**TASK REQUIREMENTS**
Convert the stretch of the records from the line containing "scientific name: Taxodium distichum" through the line containing "order: Solanales" into a JSON list of strings, one string per line, skipping any blank lines. Include both of those lines and nothing outside the stretch.

● ● ● ● ●

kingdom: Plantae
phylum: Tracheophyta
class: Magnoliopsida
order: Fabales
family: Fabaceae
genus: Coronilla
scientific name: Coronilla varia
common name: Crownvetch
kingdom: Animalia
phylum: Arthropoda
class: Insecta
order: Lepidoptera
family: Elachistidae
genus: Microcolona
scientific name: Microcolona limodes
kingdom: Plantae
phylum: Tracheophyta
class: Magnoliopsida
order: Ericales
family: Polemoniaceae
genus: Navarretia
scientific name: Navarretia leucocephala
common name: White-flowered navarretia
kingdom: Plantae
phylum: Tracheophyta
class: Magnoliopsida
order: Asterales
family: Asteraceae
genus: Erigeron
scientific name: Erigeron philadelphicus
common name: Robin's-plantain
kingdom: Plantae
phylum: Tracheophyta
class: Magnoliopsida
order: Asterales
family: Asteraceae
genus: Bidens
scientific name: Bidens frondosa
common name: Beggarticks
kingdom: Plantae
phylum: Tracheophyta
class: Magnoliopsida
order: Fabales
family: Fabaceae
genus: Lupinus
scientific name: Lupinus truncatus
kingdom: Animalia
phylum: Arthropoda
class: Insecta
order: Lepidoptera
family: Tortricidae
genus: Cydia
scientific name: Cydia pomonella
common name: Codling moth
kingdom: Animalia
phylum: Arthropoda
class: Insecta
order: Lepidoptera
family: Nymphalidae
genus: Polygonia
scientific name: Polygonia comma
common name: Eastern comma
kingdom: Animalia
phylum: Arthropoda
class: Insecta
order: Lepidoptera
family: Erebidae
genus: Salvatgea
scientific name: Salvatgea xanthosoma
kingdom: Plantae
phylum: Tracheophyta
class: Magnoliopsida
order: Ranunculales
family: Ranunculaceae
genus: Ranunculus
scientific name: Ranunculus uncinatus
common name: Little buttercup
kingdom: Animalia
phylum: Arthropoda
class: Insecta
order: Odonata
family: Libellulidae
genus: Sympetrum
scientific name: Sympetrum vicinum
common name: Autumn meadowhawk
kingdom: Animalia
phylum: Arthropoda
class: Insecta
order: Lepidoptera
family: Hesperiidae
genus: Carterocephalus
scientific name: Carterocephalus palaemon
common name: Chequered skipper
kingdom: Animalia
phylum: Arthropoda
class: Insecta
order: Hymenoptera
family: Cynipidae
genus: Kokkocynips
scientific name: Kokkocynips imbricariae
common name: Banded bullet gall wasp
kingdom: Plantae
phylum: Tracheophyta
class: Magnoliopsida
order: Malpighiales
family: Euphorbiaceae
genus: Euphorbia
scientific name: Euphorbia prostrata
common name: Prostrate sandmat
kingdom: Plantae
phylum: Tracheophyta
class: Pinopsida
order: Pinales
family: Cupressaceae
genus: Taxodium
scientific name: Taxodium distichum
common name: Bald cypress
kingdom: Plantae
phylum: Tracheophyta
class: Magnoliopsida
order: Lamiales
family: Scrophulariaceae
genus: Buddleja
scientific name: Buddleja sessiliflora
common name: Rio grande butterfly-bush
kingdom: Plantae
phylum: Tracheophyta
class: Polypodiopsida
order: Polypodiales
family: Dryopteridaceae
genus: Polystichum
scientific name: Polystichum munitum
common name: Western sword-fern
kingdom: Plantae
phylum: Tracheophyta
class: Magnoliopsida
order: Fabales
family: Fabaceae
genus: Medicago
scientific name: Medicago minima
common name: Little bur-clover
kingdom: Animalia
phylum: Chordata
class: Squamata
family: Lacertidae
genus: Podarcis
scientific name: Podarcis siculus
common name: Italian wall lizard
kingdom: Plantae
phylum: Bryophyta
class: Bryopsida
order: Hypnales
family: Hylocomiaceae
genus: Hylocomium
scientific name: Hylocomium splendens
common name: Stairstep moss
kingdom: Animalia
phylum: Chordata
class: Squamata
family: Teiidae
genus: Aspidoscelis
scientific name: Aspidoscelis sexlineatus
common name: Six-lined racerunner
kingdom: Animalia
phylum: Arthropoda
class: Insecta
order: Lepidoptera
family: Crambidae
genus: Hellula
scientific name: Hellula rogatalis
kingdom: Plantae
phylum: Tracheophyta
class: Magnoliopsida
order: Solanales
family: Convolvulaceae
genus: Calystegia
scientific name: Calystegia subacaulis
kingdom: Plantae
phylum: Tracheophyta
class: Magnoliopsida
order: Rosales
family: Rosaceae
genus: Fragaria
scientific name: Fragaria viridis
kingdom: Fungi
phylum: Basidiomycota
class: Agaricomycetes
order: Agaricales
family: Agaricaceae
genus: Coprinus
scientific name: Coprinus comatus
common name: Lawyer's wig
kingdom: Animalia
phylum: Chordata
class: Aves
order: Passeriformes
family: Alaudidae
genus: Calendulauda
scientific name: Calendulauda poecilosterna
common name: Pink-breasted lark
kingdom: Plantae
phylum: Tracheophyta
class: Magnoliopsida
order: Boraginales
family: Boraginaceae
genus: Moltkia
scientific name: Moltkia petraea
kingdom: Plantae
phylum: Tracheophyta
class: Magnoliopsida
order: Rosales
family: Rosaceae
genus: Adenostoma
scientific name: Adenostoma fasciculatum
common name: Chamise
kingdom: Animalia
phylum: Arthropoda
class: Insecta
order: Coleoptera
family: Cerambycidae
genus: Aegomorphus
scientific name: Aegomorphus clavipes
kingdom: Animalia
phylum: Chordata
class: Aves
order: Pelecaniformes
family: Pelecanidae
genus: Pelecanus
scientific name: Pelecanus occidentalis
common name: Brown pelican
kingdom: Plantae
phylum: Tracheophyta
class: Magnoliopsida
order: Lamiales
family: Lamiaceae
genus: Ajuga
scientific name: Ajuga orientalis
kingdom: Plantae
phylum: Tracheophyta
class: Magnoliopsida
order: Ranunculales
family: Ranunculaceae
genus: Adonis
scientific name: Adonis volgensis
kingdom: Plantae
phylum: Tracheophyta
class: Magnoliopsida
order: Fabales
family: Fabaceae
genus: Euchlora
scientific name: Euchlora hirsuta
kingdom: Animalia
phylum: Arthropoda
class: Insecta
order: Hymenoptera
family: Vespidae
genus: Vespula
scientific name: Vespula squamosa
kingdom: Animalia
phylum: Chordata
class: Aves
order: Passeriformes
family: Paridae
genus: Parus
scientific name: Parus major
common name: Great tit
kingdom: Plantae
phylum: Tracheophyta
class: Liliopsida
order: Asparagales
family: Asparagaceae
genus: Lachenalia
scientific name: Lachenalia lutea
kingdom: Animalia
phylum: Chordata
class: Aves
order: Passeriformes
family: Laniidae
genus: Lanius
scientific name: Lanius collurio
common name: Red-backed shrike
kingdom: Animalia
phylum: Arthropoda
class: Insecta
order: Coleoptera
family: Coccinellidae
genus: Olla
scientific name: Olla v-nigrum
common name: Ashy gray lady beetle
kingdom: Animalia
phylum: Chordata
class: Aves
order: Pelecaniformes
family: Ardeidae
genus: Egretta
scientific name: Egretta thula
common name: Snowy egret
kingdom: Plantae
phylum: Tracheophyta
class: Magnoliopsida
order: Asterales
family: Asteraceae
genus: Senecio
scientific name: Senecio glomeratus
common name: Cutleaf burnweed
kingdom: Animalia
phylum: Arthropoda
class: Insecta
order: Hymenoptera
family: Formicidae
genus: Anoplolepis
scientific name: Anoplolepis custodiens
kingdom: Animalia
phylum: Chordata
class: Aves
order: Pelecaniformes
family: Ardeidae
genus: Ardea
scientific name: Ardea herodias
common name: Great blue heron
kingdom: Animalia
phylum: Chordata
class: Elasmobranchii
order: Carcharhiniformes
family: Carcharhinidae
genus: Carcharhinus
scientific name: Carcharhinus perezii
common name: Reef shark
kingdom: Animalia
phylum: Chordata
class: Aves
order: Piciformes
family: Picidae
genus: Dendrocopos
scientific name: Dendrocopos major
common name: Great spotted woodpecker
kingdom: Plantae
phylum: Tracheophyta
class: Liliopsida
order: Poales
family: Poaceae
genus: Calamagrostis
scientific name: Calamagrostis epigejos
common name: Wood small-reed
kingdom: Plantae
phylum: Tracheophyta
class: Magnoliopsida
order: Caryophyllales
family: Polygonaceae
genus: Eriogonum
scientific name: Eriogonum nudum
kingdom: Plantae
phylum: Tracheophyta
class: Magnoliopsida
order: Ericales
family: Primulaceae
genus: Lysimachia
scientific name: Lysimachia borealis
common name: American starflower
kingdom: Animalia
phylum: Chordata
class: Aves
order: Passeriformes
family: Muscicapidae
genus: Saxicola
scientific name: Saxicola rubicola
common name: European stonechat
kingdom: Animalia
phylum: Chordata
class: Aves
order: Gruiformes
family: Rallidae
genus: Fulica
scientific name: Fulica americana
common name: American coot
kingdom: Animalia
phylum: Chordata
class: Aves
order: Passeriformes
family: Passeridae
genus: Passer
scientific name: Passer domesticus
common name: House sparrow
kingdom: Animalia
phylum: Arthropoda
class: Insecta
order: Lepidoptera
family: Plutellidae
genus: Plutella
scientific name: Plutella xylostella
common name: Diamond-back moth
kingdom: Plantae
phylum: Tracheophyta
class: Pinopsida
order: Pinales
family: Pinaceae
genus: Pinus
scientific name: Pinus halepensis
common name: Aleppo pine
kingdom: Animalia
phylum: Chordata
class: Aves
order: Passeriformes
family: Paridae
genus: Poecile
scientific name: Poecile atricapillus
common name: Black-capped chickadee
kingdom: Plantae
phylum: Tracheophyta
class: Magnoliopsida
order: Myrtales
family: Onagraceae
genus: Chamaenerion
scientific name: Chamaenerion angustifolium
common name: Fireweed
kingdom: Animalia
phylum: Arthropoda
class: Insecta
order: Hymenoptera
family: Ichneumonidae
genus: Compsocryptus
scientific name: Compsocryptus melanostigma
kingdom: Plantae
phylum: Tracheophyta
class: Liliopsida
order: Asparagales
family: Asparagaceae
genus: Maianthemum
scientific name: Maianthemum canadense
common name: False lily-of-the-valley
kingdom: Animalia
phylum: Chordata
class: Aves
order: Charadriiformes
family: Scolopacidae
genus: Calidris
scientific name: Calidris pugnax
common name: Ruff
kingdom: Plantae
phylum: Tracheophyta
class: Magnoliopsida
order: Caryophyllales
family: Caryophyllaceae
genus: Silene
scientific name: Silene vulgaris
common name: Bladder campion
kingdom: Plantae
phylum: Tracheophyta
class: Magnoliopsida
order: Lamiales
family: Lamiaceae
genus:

● ● ● ● ●

**REPLY TO THE EXERCISE**
[
  "scientific name: Taxodium distichum",
  "common name: Bald cypress",
  "kingdom: Plantae",
  "phylum: Tracheophyta",
  "class: Magnoliopsida",
  "order: Lamiales",
  "family: Scrophulariaceae",
  "genus: Buddleja",
  "scientific name: Buddleja sessiliflora",
  "common name: Rio grande butterfly-bush",
  "kingdom: Plantae",
  "phylum: Tracheophyta",
  "class: Polypodiopsida",
  "order: Polypodiales",
  "family: Dryopteridaceae",
  "genus: Polystichum",
  "scientific name: Polystichum munitum",
  "common name: Western sword-fern",
  "kingdom: Plantae",
  "phylum: Tracheophyta",
  "class: Magnoliopsida",
  "order: Fabales",
  "family: Fabaceae",
  "genus: Medicago",
  "scientific name: Medicago minima",
  "common name: Little bur-clover",
  "kingdom: Animalia",
  "phylum: Chordata",
  "class: Squamata",
  "family: Lacertidae",
  "genus: Podarcis",
  "scientific name: Podarcis siculus",
  "common name: Italian wall lizard",
  "kingdom: Plantae",
  "phylum: Bryophyta",
  "class: Bryopsida",
  "order: Hypnales",
  "family: Hylocomiaceae",
  "genus: Hylocomium",
  "scientific name: Hylocomium splendens",
  "common name: Stairstep moss",
  "kingdom: Animalia",
  "phylum: Chordata",
  "class: Squamata",
  "family: Teiidae",
  "genus: Aspidoscelis",
  "scientific name: Aspidoscelis sexlineatus",
  "common name: Six-lined racerunner",
  "kingdom: Animalia",
  "phylum: Arthropoda",
  "class: Insecta",
  "order: Lepidoptera",
  "family: Crambidae",
  "genus: Hellula",
  "scientific name: Hellula rogatalis",
  "kingdom: Plantae",
  "phylum: Tracheophyta",
  "class: Magnoliopsida",
  "order: Solanales"
]